> SELECTED PASSAGE
At low concentrations, XG has been used as a stabilizer of NPs in aqueous solutions for thermal recovery of heavy oil [19] and for drilling fluids [20,21]. Other works include the study of the effect of NPs on the rheological behavior of XG solutions [22,23,24,25]. However, the role of NPs in modifying the polymer performance for oil recovery has not been widely studied. Recently reported studies have shown that the addition of silica NPs to polyacrylamide solutions increases their mobility control ability, temperature tolerance, and salt-tolerance [26,27,28,29,30,31,32,33,34,35] and, consequently, increases the oil recovery.

Saha and coworkers [36] investigated the effect of hydrophilic silica NPs on the stability of crude oil–XG emulsions. They reported that the addition of the silica NPs improved the stability of the emulsions at all polymer concentrations investigated (1000–5000 ppm). Nevertheless, higher emulsification and better stability periods were obtained at 5000 ppm of XG and 0.3 wt % of silica NPs. The higher emulsification was attributed to the adsorption of the NPs at the oil–water interface, which reduced the interfacial tension (IFT) and the oil droplet sizes and size distribution. Moreover, the NPs changed the wettability of the system from intermediately oil-wet to water-wet, improving the oil recovery between 18% and 20% at 30 and 80 °C, respectively.

> DIRECTIVES
1. In the passage on nanoparticles and xanthan gum for oil recovery, which XG and silica NP concentrations did Saha and coworkers find gave higher emulsification and better stability periods?
2. Write a continuation of the passage on nanoparticles and xanthan gum for oil recovery, starting after its final sentence.
The stored data play no part in what is asked here.

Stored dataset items
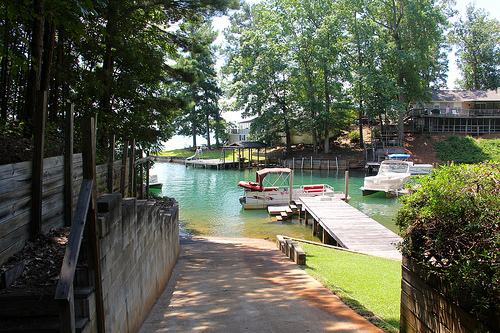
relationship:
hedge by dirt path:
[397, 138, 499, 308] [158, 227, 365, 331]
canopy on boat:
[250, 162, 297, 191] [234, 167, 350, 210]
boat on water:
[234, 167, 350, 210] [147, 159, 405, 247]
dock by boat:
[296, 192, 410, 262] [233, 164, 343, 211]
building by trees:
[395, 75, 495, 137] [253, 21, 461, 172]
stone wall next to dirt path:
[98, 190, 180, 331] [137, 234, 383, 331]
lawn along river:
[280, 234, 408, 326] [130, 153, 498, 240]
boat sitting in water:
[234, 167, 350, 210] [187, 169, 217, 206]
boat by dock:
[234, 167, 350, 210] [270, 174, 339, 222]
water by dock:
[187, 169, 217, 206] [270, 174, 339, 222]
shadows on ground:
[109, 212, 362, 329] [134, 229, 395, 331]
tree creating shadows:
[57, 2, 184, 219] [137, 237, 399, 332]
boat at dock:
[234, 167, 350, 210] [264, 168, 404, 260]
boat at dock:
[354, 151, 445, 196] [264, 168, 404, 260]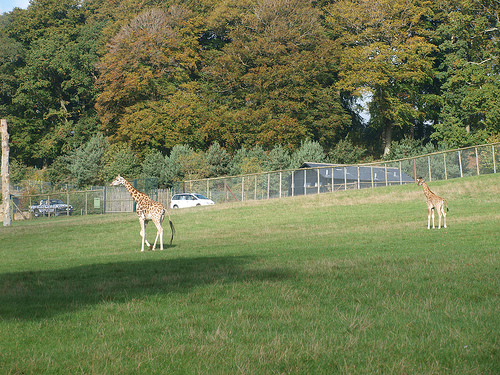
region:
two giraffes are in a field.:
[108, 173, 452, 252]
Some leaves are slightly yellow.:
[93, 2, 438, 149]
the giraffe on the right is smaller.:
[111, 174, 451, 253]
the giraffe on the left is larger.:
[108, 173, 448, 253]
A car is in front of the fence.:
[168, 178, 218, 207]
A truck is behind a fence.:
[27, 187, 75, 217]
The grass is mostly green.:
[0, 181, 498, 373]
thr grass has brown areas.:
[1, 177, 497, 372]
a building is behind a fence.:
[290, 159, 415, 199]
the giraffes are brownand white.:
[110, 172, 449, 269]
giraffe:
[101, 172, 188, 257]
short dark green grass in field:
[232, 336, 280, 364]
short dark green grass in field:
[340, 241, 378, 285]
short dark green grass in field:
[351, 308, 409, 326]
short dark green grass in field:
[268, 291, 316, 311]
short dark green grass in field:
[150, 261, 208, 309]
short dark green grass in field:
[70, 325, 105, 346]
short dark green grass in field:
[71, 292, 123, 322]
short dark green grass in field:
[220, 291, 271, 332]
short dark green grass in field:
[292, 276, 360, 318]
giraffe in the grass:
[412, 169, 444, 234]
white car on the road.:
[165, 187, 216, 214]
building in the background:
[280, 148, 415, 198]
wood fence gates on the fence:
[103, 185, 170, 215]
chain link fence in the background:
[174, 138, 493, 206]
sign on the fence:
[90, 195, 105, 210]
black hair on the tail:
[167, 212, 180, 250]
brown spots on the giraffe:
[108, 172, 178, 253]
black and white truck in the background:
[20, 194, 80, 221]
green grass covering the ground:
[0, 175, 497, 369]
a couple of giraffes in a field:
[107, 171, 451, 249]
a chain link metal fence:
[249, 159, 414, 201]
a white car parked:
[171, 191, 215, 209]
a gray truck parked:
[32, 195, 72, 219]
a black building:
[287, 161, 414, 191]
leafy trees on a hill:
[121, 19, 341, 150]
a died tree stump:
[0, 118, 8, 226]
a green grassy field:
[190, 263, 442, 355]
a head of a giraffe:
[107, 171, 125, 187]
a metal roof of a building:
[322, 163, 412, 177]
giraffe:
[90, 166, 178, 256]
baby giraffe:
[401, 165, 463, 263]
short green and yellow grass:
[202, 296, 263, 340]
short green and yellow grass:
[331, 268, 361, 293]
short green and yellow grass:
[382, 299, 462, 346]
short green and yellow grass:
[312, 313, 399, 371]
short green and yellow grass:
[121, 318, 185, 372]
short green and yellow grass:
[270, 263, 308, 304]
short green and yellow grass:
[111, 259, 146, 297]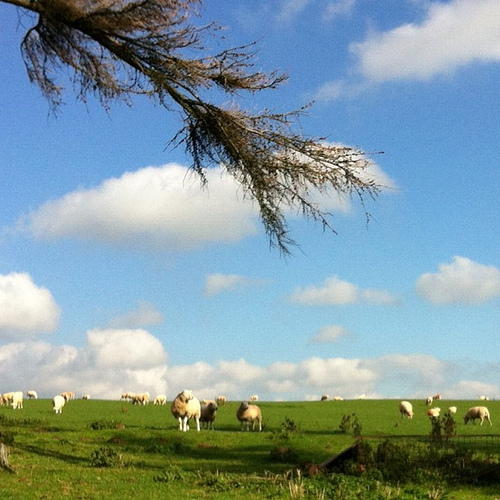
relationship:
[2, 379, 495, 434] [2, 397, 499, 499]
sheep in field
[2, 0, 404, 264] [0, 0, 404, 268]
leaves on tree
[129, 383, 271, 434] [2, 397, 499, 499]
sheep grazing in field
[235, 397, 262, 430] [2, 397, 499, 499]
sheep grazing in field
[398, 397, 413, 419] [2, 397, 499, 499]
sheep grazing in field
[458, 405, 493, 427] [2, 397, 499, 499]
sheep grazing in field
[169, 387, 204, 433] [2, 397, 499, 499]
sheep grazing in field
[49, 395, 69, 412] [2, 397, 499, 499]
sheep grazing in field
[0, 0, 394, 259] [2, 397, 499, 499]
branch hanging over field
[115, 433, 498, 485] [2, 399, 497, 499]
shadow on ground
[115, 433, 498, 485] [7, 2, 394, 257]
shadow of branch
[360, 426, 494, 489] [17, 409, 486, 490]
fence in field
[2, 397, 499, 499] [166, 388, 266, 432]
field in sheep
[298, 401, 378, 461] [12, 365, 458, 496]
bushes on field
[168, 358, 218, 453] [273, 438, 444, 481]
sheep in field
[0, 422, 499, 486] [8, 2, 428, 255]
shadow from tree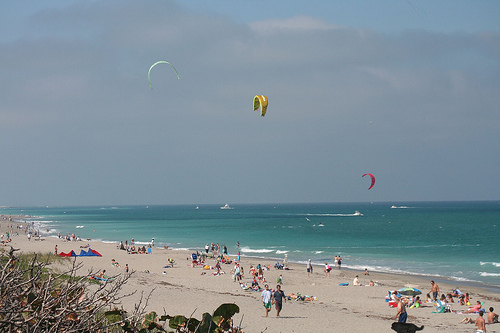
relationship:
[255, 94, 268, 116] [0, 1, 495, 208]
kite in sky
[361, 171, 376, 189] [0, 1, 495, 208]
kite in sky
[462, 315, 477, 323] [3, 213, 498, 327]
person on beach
--
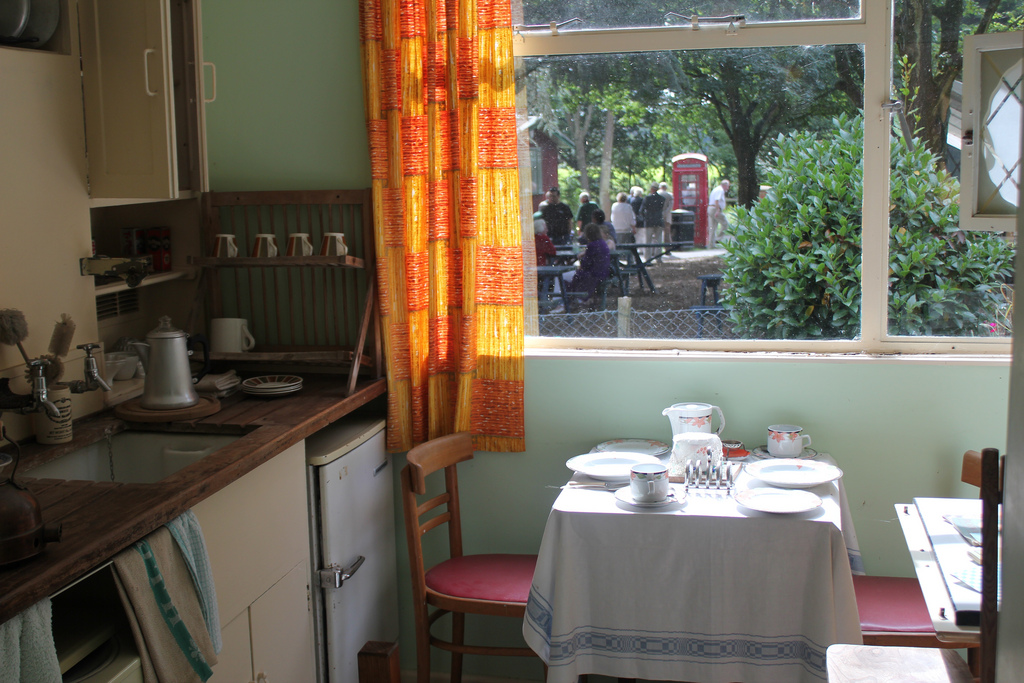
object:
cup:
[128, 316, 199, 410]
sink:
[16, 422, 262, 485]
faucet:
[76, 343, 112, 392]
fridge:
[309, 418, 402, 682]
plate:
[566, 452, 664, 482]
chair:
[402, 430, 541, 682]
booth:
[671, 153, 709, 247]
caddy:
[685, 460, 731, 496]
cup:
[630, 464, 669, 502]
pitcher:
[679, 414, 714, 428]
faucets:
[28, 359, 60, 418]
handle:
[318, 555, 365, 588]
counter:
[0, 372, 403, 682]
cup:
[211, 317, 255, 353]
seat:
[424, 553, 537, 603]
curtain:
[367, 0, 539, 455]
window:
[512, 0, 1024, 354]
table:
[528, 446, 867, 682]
* * *
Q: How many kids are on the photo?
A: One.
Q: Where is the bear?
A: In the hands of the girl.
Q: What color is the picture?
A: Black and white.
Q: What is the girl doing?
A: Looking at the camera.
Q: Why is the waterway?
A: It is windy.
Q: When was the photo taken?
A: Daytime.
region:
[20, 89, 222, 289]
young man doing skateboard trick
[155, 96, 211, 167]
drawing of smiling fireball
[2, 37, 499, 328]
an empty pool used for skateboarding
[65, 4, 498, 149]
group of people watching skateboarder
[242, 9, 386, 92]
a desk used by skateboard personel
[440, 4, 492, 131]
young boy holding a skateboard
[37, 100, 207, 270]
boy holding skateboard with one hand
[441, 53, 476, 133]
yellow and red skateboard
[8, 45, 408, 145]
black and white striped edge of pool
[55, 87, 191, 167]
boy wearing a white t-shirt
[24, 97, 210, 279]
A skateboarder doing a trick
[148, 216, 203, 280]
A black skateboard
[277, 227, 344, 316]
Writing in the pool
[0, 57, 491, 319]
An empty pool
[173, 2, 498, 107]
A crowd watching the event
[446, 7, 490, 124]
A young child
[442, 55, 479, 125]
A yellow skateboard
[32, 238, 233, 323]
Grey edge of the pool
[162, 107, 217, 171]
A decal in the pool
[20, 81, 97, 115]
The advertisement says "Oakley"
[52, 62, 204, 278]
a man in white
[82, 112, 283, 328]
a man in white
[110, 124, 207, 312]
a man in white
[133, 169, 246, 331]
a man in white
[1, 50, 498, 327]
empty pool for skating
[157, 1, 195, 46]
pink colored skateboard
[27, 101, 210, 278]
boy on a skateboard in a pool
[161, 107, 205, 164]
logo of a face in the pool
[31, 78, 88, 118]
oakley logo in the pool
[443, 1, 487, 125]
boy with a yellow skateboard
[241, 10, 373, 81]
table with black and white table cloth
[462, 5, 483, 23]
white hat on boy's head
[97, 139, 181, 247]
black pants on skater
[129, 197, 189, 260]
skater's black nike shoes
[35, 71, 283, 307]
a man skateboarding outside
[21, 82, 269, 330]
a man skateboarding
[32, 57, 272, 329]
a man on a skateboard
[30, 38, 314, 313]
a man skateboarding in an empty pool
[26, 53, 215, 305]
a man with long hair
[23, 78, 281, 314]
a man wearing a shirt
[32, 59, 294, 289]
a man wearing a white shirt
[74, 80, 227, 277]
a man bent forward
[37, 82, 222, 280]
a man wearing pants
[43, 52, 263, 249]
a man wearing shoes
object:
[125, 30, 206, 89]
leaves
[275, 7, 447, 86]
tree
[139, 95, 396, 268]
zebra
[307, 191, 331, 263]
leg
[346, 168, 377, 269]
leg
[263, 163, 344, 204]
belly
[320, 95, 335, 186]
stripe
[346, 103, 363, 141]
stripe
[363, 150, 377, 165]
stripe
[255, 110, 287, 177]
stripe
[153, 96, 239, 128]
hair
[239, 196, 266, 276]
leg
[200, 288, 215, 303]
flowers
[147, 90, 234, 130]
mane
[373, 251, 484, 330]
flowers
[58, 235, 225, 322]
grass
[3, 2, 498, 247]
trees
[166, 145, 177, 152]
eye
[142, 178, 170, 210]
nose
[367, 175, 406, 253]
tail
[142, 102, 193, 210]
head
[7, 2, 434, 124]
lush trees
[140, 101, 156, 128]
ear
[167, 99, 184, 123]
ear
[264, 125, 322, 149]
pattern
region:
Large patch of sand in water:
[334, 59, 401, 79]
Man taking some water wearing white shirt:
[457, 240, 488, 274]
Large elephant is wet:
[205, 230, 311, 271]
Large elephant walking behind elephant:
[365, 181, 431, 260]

> ANSWERS IN ORDER
1. 5000 ppm of XG with 0.3 wt % of silica NPs.

2.
Nanosilica particles have been the most-studied NPs for both nanoflooding and nanopolymer flooding processes. Other NPs, such as TiO₂ and Al₂O₃, in aqueous solutions, have shown great potential to enhance oil recovery for both light and heavy oil [37,38,39,40]. To the best of the authors’ knowledge, there are no literature investigations on the effect of the addition of Fe(OH)₃, TiO₂, and Al₂O₃ NPs to XG solutions as a secondary recovery method. The primary objective of this study is to examine the feasibility of improving the performance of XG polymer flood through adding TiO_2, Al₂O₃, in situ Fe(OH)₃, and surface-modified SiO₂ NPs. Silica functionalization may increase the hydrophobicity of the NPs and, hence, enhance their dispersivity into the polymer solution. Silica functionalization may also tailor the interaction between the treated NPs and the polymer to improve the mobility control ability of the polymer solution and, consequently, increase the oil recovery.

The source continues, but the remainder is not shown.